So too was Xan. He was not permitted to handle his father’s Purdeys but had his own couple of guns with which we would pot rabbits, and there were two pistols which we were allowed to use with blanks. We would set up target cards on trees and spend hours improving our scores. After a few days’ practice I was better than Xan both with gun and pistol. My skill surprised us both, me particularly. I hadn’t expected to like or be good at shooting; I was almost disconcerted to discover how much I enjoyed, with a half-guilty, almost sensual pleasure, the feel of the metal in my palm, the satisfying balance of the weapons.

Xan had no other companions during the holidays and seemed not to need them. No friends from Sherborne came to Woolcombe. When I asked him about school he was elusive.

“It’s all right. Better than Harrow would have been.”

“Better than Eton?”

“We don’t go there any more. Great-grandfather had a tremendous row, public allegations, angry letters, dust shaken off feet. I’ve forgotten what it was all about.”

“You never mind going back to school?”

“Why should I? Do you?”

“No, I rather like it. If I can’t be here, I’d rather have school than holidays.”
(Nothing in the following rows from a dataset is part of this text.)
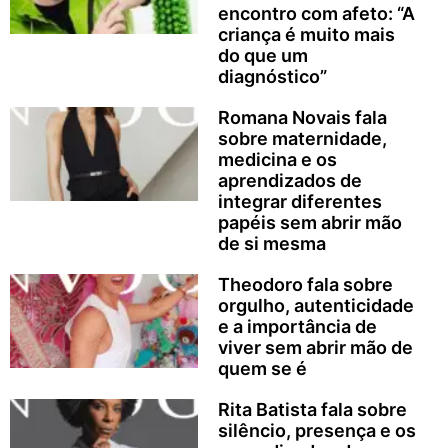
encontro com afeto: “A
criança é muito mais
do que um
diagnóstico”
Romana Novais fala
sobre maternidade,
medicina e os
aprendizados de
integrar diferentes
papéis sem abrir mão
de si mesma
Theodoro fala sobre
orgulho, autenticidade
e a importância de
viver sem abrir mão de
quem se é
Rita Batista fala sobre
silêncio, presença e os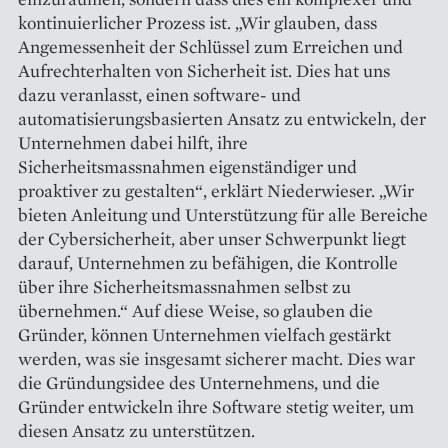
kontinuierlicher Prozess ist. „Wir glauben, dass
Angemessenheit der Schlüssel zum Erreichen und
Aufrechterhalten von Sicherheit ist. Dies hat uns
dazu veranlasst, einen software- und
automatisierungsbasierten Ansatz zu entwickeln, der
Unternehmen dabei hilft, ihre
Sicherheitsmassnahmen eigenständiger und
proaktiver zu gestalten“, erklärt Niederwieser. „Wir
bieten Anleitung und Unterstützung für alle Bereiche
der Cybersicherheit, aber unser Schwerpunkt liegt
darauf, Unternehmen zu befähigen, die Kontrolle
über ihre Sicherheitsmassnahmen selbst zu
übernehmen.“ Auf diese Weise, so glauben die
Gründer, können Unternehmen vielfach gestärkt
werden, was sie insgesamt sicherer macht. Dies war
die Gründungsidee des Unternehmens, und die
Gründer entwickeln ihre Software stetig weiter, um
diesen Ansatz zu unterstützen.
He was silent for a moment, then said: “The thing is this, school-masters want to understand you, that’s what they think they’re paid for. I keep them puzzled. Hard worker, top marks, housemaster’s pet, safe for an Oxford scholarship one term; next term big, big trouble.”

“What sort of trouble?”

“Not enough to get kicked out, and of course next term I’m a good boy again. It confuses them, gets them worried.”

I didn’t understand him either, but it didn’t worry me. I didn’t understand myself.

I know now, of course, why he liked having me at Woolcombe. I think I guessed almost from the beginning. He had absolutely no commitment to me, no responsibility for me, not even the commitment of friendship or the responsibility of personal choice.